What you have to do
Please set down exactly the lines of the listing below from the line containing "left elbow: (687, 859)" through the line containing "left back paw: (610, 920)", both lines included, leaving out all other lines.

Records
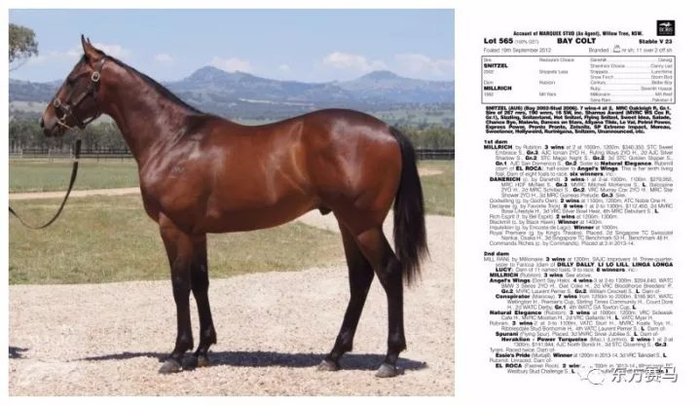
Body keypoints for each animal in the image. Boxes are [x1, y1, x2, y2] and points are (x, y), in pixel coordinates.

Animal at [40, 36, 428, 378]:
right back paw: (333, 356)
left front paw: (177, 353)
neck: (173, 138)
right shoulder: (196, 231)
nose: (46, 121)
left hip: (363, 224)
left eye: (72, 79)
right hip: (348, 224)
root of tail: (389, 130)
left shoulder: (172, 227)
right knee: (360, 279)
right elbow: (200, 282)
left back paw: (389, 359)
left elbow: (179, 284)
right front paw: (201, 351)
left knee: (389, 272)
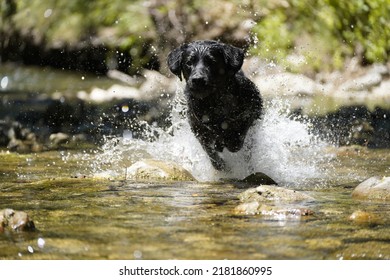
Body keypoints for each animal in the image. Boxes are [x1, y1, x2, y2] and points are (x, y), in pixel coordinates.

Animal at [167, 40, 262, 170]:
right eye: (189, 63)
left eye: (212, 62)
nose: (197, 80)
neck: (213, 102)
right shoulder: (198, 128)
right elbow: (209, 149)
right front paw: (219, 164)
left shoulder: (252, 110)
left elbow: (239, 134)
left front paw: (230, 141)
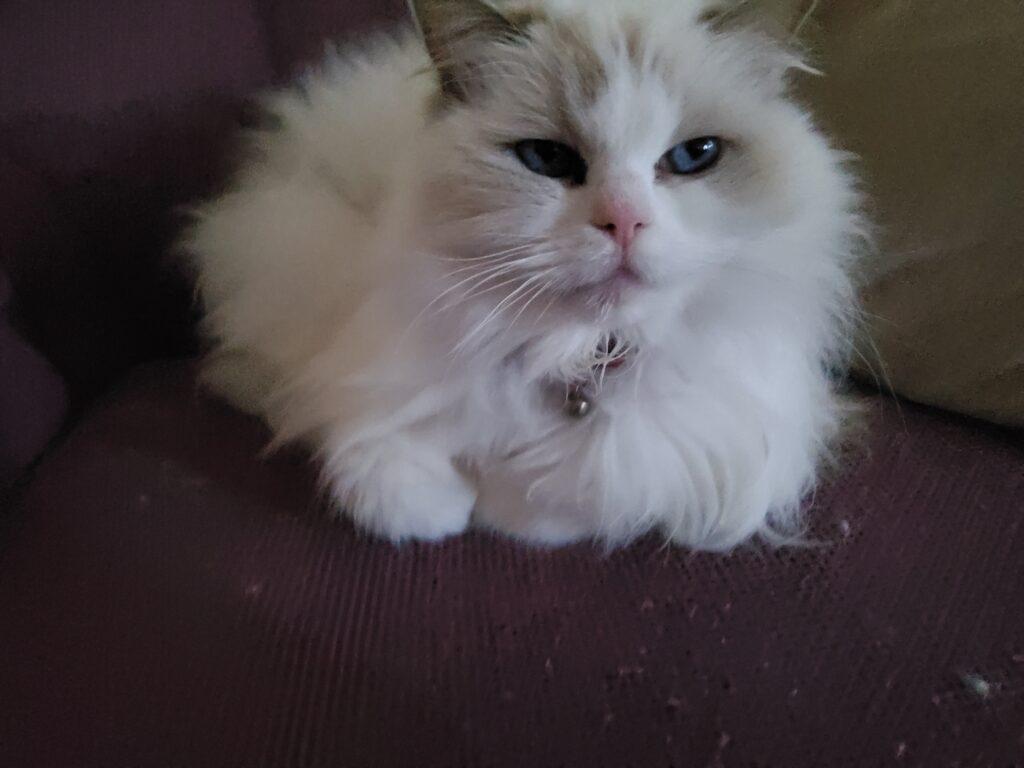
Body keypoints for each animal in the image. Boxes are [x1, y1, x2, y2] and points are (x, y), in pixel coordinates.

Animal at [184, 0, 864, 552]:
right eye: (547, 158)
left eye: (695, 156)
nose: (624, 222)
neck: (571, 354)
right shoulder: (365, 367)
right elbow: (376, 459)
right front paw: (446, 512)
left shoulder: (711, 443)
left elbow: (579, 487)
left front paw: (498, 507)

...

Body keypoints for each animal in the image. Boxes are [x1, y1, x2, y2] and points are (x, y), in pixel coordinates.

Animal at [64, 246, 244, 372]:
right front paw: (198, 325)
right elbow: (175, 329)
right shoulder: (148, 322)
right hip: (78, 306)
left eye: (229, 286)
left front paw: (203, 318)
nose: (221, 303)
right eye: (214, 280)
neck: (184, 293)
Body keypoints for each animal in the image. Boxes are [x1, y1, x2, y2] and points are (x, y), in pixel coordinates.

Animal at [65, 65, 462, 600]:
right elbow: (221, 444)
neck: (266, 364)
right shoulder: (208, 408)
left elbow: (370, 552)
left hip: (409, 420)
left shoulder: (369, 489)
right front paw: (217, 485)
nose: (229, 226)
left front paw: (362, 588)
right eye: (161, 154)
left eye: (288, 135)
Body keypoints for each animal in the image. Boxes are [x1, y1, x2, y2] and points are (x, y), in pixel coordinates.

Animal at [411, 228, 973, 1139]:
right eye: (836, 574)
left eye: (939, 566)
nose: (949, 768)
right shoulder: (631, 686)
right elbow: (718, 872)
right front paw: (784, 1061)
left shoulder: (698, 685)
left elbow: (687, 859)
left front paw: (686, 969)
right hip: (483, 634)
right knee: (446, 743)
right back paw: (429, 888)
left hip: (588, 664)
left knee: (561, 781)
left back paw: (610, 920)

Result
left elbow: (687, 859)
left front paw: (686, 969)
right hip: (483, 634)
right knee: (446, 743)
right back paw: (429, 888)
left hip: (588, 664)
left knee: (561, 781)
left back paw: (610, 920)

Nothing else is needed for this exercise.